## [Data for this task]
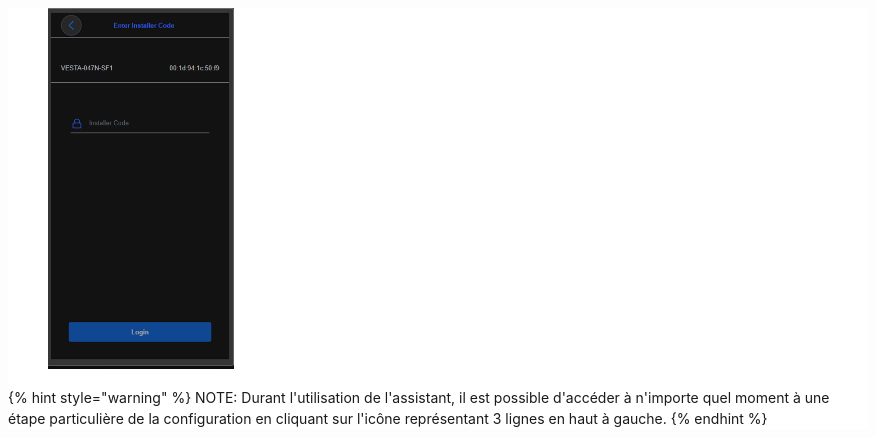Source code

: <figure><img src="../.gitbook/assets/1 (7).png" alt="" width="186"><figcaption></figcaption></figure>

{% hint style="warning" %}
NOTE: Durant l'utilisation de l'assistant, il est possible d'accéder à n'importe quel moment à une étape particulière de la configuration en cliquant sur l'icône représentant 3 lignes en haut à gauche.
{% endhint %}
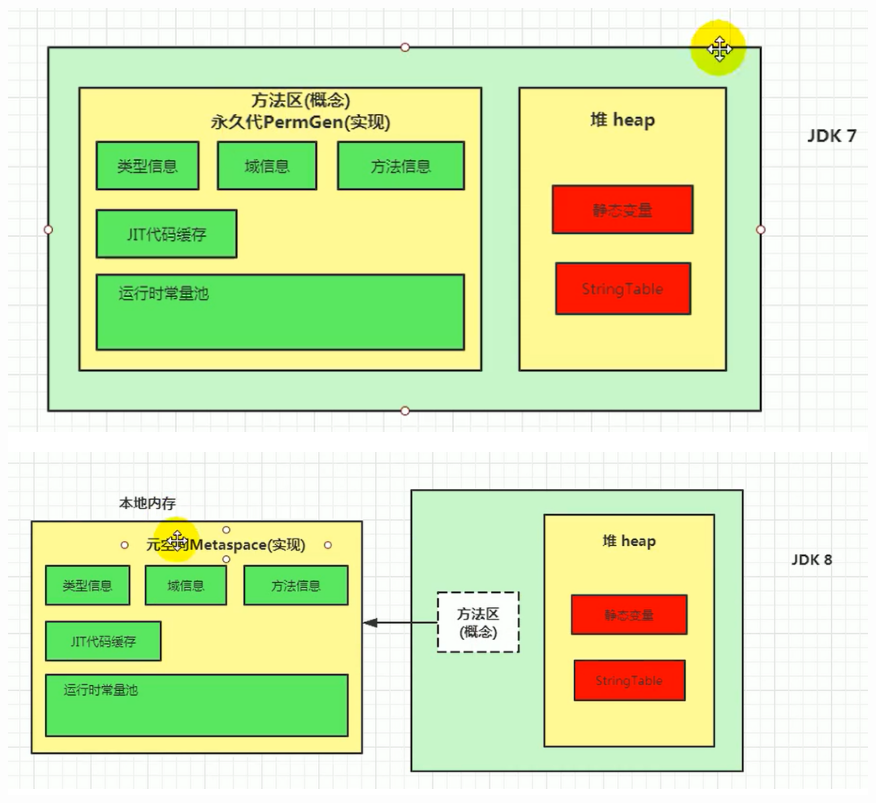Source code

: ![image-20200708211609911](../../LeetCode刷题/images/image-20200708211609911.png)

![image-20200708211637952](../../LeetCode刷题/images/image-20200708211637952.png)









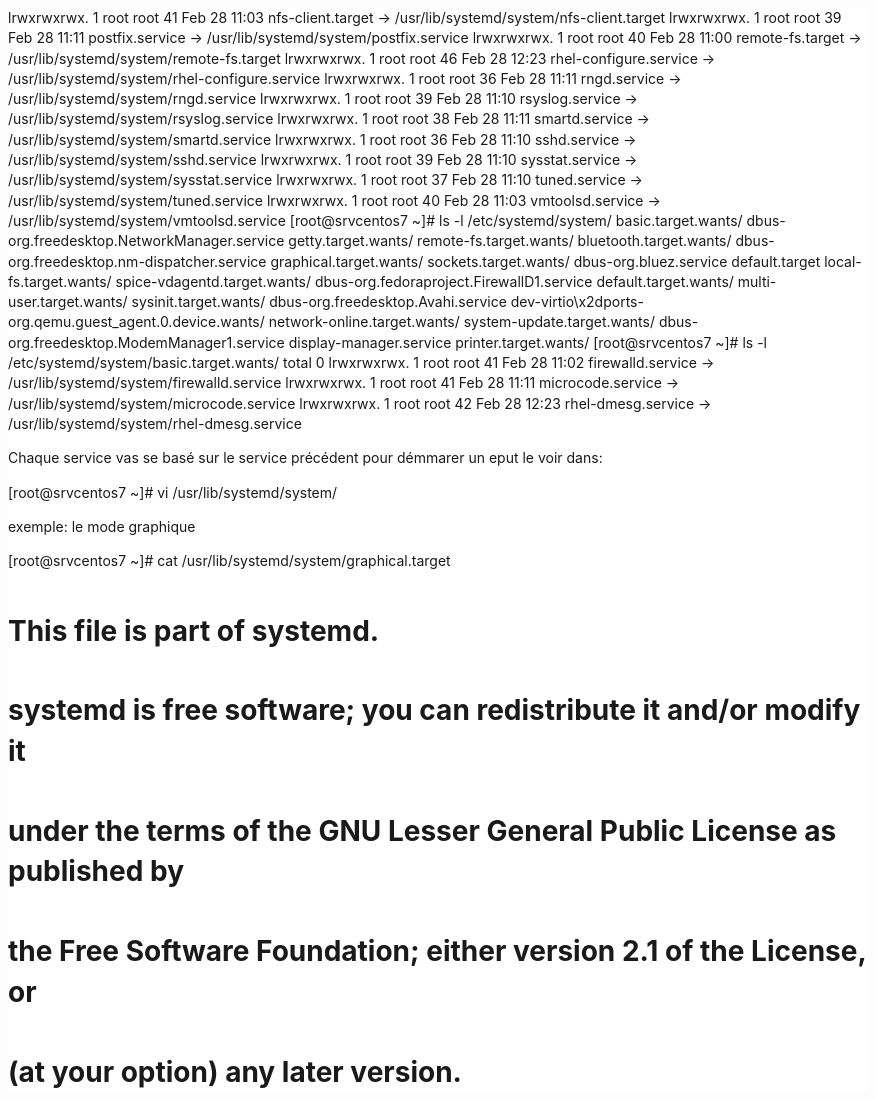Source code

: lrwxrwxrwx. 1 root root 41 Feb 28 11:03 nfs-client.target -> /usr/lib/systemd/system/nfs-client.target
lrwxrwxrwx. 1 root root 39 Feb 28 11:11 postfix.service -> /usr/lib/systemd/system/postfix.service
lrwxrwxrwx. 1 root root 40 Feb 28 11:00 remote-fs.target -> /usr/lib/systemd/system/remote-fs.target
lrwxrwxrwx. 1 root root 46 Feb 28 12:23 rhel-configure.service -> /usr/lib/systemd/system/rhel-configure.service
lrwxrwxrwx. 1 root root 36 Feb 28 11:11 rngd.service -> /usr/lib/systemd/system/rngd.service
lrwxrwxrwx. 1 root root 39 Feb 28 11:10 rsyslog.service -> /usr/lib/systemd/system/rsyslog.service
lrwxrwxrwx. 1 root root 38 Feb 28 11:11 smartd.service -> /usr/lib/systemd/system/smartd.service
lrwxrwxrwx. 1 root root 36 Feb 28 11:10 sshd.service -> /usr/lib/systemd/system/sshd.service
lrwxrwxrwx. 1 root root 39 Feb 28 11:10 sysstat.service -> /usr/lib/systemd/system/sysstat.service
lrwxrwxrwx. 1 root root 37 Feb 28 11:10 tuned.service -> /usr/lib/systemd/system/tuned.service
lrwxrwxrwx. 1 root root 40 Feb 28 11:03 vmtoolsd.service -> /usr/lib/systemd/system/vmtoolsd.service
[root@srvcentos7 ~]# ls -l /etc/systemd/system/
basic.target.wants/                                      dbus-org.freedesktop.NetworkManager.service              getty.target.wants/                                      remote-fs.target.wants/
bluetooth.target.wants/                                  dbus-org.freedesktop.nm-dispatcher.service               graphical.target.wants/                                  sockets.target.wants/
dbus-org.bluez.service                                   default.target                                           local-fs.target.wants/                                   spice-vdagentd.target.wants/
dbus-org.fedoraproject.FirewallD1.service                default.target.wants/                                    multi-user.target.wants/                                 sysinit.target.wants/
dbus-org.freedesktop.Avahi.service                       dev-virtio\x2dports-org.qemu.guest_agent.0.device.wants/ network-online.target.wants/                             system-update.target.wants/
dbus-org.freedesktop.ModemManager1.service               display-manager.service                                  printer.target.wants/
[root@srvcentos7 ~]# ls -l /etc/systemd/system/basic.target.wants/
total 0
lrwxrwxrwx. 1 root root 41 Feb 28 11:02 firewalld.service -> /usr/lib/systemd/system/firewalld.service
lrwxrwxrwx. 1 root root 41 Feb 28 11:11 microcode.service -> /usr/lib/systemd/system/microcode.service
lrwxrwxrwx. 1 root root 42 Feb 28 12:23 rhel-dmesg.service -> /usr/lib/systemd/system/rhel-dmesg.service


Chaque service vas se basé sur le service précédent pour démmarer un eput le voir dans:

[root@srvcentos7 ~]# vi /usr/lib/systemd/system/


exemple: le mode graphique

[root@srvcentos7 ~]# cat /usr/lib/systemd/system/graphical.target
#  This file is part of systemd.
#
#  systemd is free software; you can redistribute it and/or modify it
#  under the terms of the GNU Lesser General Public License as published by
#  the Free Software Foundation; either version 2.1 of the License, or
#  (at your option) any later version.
==
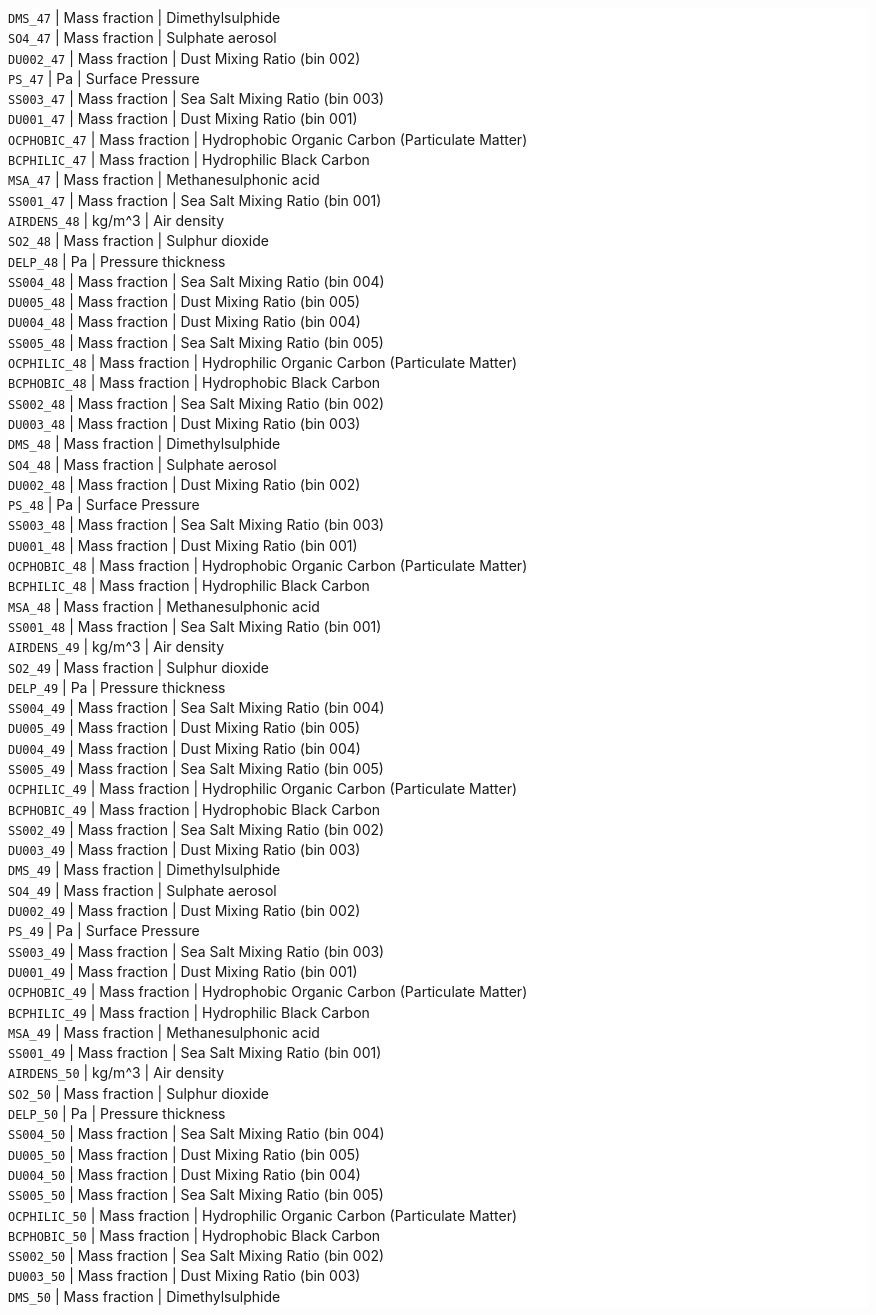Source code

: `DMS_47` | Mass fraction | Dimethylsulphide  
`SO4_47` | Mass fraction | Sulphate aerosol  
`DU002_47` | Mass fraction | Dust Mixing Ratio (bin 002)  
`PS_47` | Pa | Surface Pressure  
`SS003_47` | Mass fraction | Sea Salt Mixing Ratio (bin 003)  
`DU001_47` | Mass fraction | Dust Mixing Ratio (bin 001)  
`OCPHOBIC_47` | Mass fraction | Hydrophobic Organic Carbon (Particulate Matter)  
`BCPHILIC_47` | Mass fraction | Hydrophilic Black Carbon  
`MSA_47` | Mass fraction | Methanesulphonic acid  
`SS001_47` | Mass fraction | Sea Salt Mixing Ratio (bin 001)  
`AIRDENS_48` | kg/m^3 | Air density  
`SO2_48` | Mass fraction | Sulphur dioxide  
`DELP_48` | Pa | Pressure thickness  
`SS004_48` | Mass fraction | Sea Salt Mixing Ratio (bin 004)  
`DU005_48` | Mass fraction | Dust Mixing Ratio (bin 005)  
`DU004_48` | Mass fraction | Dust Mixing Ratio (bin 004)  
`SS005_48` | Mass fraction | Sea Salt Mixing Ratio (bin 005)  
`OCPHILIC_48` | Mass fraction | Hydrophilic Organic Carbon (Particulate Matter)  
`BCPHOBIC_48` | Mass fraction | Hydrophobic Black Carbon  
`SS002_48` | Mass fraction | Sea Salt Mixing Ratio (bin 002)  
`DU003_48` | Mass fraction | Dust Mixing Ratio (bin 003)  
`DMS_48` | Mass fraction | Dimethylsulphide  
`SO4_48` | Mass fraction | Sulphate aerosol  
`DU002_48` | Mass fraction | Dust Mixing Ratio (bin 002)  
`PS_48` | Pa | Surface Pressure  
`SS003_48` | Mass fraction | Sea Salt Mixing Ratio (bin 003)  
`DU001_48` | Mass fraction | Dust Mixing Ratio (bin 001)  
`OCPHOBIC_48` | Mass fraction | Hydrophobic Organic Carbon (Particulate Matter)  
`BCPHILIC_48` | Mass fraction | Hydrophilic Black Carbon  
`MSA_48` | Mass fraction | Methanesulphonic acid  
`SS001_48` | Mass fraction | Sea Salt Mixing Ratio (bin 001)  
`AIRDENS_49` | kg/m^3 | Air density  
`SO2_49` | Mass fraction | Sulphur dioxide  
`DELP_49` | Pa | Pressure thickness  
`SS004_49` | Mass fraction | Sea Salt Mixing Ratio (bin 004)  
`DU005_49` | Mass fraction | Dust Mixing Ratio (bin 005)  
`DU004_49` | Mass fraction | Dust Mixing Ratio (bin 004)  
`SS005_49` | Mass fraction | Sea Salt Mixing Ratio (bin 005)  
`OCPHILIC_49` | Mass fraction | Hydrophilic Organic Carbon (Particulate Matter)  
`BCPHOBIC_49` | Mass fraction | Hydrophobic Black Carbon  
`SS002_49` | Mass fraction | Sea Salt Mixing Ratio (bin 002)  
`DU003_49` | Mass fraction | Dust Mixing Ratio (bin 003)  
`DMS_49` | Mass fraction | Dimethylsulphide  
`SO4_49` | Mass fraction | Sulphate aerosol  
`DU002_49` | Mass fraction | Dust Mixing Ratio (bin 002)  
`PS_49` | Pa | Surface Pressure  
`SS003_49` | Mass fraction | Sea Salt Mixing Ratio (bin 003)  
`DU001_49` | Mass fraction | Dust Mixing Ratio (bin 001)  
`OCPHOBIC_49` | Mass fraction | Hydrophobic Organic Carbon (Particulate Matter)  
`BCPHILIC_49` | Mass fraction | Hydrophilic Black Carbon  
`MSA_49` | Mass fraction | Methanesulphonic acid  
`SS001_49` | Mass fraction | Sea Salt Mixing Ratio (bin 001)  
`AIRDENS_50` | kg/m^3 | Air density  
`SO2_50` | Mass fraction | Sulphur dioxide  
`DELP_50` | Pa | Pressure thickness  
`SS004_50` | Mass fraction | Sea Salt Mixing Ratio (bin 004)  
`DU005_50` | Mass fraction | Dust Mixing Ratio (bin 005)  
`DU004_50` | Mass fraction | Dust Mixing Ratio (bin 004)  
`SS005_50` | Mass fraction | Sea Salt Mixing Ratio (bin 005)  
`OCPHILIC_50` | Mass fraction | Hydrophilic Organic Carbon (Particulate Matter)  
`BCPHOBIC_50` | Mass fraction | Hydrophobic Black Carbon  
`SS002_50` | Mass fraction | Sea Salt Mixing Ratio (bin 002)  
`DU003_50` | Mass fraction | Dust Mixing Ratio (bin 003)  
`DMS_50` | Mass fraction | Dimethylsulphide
==
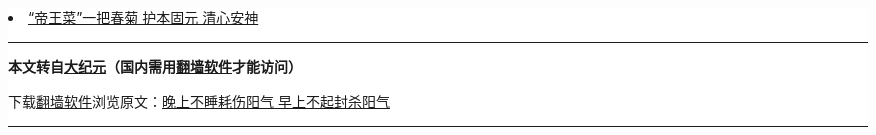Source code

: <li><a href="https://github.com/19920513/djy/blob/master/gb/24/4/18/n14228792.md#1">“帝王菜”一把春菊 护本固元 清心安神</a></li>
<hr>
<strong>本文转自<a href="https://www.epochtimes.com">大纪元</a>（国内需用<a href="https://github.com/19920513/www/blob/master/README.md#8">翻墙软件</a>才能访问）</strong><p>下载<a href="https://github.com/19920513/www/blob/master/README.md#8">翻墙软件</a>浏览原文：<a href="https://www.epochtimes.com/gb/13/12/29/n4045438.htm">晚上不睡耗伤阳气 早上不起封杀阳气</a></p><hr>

## [Problem details]
Determine how many lines of the material hold "aerosol", and respond with that number only.

## [Result for this exercise]
3